On April 7th, a joint effort between the Biotechnology Research Institute's Microbial Protein Design and Intelligent Manufacture team and the Institute of Animal Science's feed enzyme engineering team developed a strategy to predict the optimal temperature of proteins using a combination of artificial intelligence and molecular evolution. This strategy was used to design and screen out the positive mutants of the PET hydrolase, LCCICCG, which have the capability to break down highly crystalline PET plastics. This research was reported in the Journal of Hazardous Materials.

Plastics are all around us and cause serious environmental damage. Polyethylene terephthalate (PET) is one of the most common plastics that can be broken down by PET hydrolase. However, many of the existing PET hydrolases can only degrade amorphous or pre-treated PET plastics with low crystallinity, and they require relatively low temperatures. The most thermophilic PET hydrolase, LCCICCG, has been found to be able to degrade 90% of PET plastics (crystallinity: 14.6%), but it is not as effective in breaking down highly crystalline PET plastics, which are commonly used with a crystallinity of 30%-50%. Therefore, it is essential to develop new thermostable enzymes that can effectively degrade high-crystallinity PET plastics.

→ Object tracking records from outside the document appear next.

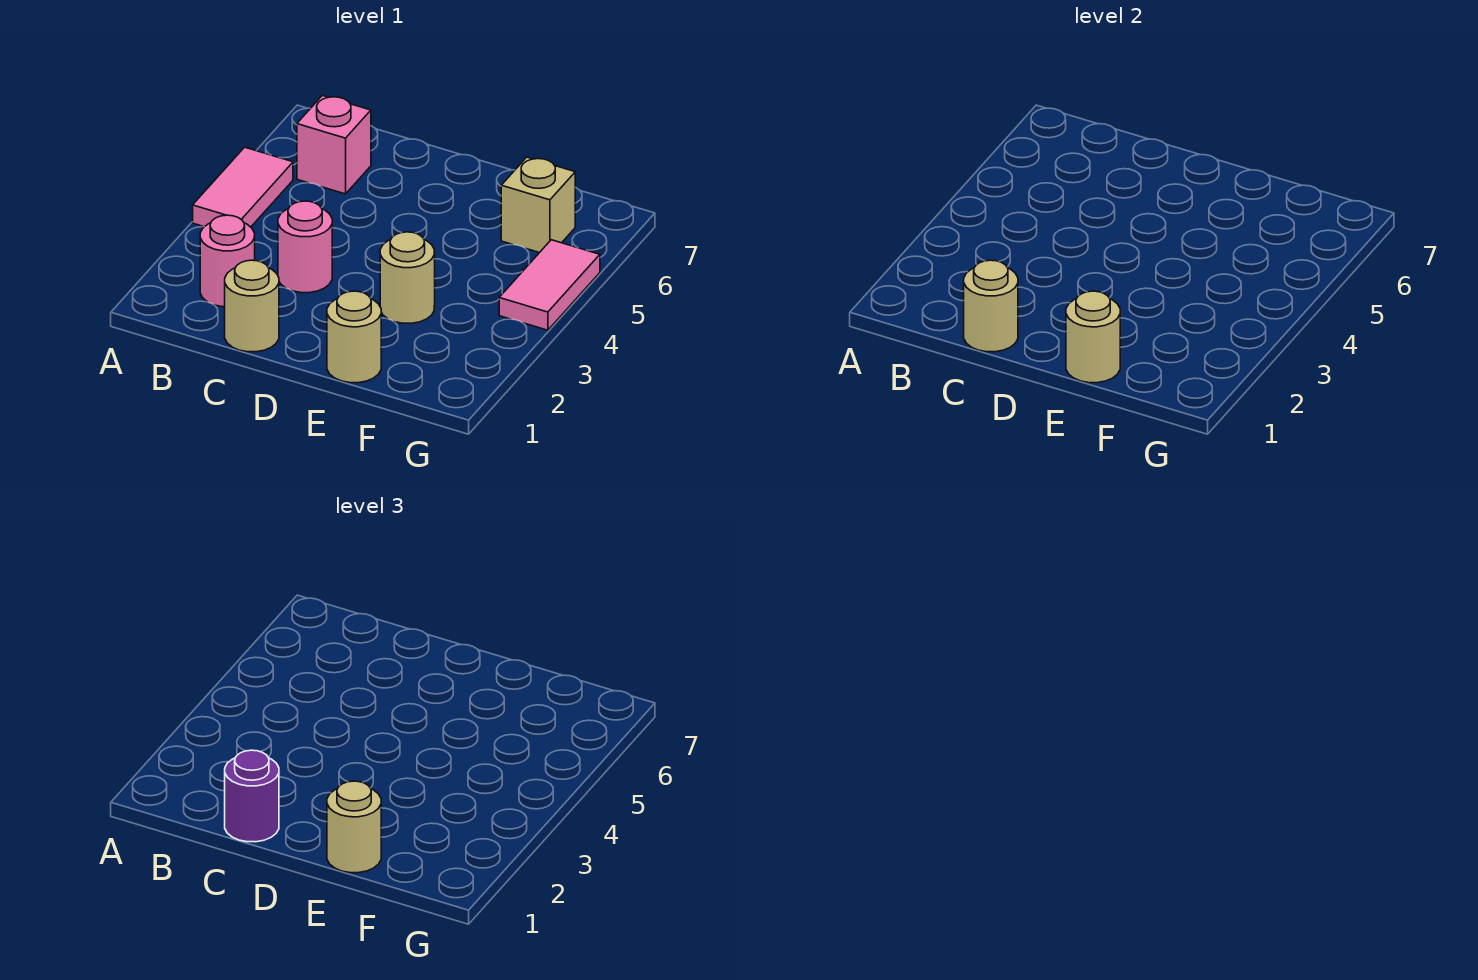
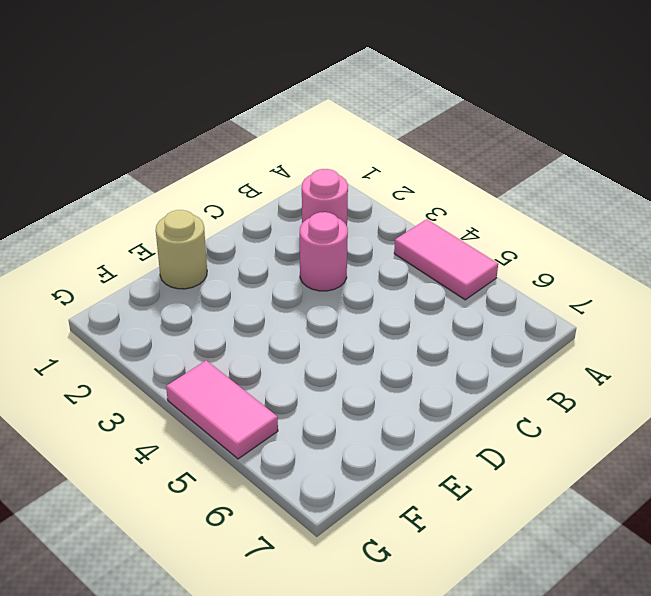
none -> pink brick B6 level 1
none -> tan round brick C1 level 1
none -> tan round brick E3 level 1

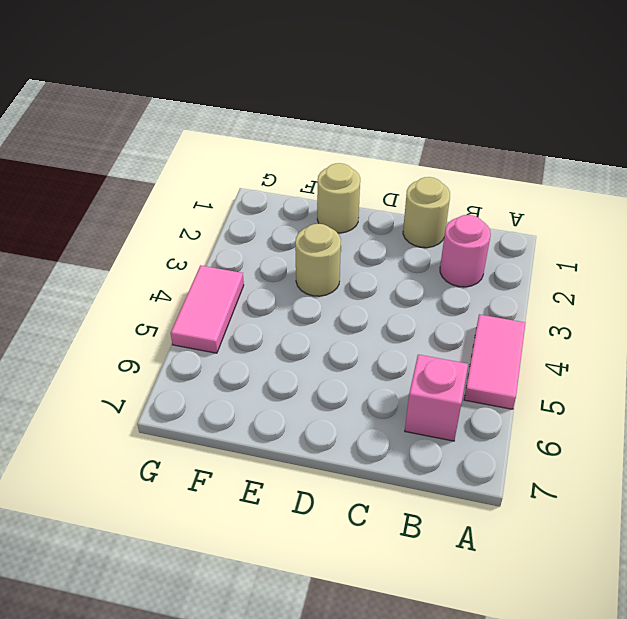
none -> pink round brick C3 level 1
none -> tan brick F6 level 1
none -> tan round brick C1 level 2

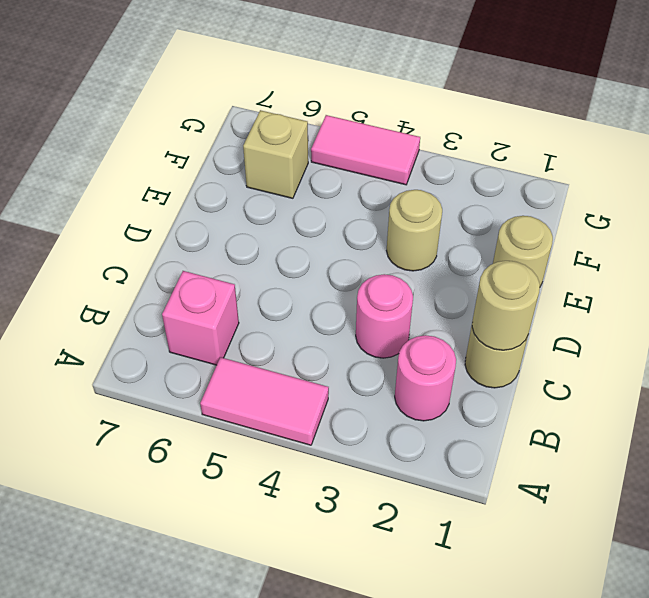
none -> tan round brick E1 level 2
none -> purple round brick C1 level 3
none -> tan round brick E1 level 3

In this study, researchers used the LCCICCG as the subject and employed a deep learning-based prediction tool, Preoptem, along with different evolutionary analytical methods. After virtual screening of mutants and experimental validation, a six-point mutant, LCCICCG-I6M, was finally obtained. The optimum temperature of LCCICCG-I6M for degradation PET powder (crystallinity:39.07%) was increased from 65°C (LCCICCG) to 75-80°C. In validation experiments on commercial PET products, the degradation efficiency was 49.08 ± 0.16% at 75 °C and 10 h towards commercial PET disposable trays (crystallinity:14.8%) under laboratory conditions. The degradation efficiency for four more commonly used commercial bottle-grade PET plastics with high crystallinity (Sprite brand soft drink bottles, Blue Moon hand soap bottles, RuiXing brand coffee cups and mineral water bottles with crystallinity >30%) was significantly higher than that of wild type at 75°C and 24 h and 80°C and 24 h, respectively. This study provides a new method and material for green degradation of high crystallinity PET plastics.

Zundan Ding, a PhD student at the Biotechnology Research Institute, and Guoshun Xu, a PhD student at the Institute of Animal Science, are co-first authors of this paper; Jian Tian and Feifei Guan, at the Biotechnology Research Institute, and Huoqing Huang, at the Institute of Animal Science, are co-corresponding authors. This work was supported by the National Key R&D Program of China and the Central Public-interest Scientific Institution Basal Research Fund.